# Composite Function

## Basic Concept

Given two functions, $$f(x)$$ and $$g(x)$$, both functions can create composite functions $$fg$$ and $$gf$$.

Composite function $$fg$$

Composite function of $$fg$$ can be done by substituting the function of g into the function of f.

One condition must be satisfied, range of function of g is subset of domain of function of f ($$R_g \subseteq D_f$$)

Composite function $$gf$$

Composite function of $$gf$$ can be done by substituting the function of f into the function of g.

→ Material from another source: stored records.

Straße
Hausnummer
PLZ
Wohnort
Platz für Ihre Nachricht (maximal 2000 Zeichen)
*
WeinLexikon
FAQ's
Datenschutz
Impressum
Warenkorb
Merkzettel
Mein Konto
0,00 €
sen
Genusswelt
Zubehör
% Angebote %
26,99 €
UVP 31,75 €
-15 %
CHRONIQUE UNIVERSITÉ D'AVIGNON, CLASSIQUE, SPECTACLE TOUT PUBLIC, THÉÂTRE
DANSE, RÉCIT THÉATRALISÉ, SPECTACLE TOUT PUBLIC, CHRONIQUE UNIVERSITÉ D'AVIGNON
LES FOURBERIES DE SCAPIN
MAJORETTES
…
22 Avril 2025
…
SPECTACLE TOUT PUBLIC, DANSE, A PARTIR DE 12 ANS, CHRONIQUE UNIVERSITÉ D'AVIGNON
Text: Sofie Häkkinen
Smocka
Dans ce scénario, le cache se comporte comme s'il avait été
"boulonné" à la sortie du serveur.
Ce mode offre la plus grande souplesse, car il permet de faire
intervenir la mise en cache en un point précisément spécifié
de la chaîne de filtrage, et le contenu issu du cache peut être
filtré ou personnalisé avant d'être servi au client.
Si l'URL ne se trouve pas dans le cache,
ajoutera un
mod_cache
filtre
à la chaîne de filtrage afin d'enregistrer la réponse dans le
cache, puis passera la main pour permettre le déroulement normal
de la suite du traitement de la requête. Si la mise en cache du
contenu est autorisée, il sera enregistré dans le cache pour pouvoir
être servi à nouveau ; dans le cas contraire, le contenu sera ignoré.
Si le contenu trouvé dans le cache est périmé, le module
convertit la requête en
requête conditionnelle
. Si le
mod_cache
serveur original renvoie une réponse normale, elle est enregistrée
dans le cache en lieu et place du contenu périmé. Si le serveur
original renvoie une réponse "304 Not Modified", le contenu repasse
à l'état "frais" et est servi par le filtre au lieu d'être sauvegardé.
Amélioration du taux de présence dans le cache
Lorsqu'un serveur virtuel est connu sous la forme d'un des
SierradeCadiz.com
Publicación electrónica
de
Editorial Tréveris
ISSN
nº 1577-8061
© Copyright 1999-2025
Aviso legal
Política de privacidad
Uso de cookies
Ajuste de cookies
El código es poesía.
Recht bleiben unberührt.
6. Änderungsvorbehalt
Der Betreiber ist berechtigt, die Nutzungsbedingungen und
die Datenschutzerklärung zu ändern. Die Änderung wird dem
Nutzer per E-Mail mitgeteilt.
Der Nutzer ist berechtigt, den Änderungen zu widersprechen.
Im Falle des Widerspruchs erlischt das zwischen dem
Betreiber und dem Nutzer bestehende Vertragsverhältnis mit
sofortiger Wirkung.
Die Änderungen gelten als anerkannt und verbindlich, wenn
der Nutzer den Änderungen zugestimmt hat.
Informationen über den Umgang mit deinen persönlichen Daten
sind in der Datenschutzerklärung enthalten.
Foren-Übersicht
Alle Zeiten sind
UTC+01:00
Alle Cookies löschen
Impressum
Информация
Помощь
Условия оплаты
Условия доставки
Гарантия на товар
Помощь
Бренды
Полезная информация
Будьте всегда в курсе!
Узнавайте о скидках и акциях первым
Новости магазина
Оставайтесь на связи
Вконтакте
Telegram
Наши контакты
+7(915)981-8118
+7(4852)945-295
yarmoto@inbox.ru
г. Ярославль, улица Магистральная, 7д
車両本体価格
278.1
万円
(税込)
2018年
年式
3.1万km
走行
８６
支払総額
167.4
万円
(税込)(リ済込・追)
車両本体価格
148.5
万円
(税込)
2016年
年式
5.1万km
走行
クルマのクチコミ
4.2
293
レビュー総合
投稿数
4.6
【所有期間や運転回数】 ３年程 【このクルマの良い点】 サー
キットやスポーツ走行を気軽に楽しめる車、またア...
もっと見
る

One condition must be satisfied, range of function of f is subset of domain of function of g ($$R_f \subseteq D_g$$)

###### Example 1

Given two functions:

$$f(x) = x^2, \: x \in R$$

$$g(x) = \sqrt{x}, \: x \geq 0$$

(i) determine if composite function $$fg$$ exists

(ii) determine the composite functions $$fg$$ if it exists

(i) determine if composite function $$fg$$ exists

Composite function $$fg$$ is exist if $$R_g \subseteq D_f$$

$$R_g: y \geq 0$$

$$D_f: x \in R$$

Since $$R_g$$ is a subset of $$D_f$$, $$R_g \subseteq D_f$$, hence composite function $$fg$$ exists

(ii) determine the composite functions $$fg$$ if it exists

Substiitute the function g into the function f

\begin{equation*} \begin{split} fg & = (\sqrt{x})^2 \\ fg & = x \end{split} \end{equation*}

###### Example 2

Given two functions:

$$f(x) = 2x + 5, \: x \in R$$

$$g(x) = \ln x, \: x > 0$$

(i) determine if composite function $$gf$$ exists

(ii) determine the composite functions $$gf$$ if it exists

(i) determine if composite function $$gf$$ exists

Composite function $$gf$$ is exist if $$R_f \subseteq D_g$$

$$R_f: y \in R$$

$$D_g: x > 0$$

Since $$R_f$$ is not a subset of $$D_g$$, $$R_f \nsubseteq D_g$$, hence composite function $$gf$$ does not exist

(ii) determine the composite functions $$gf$$ if it exists

The composite function $$gf$$ does not exist.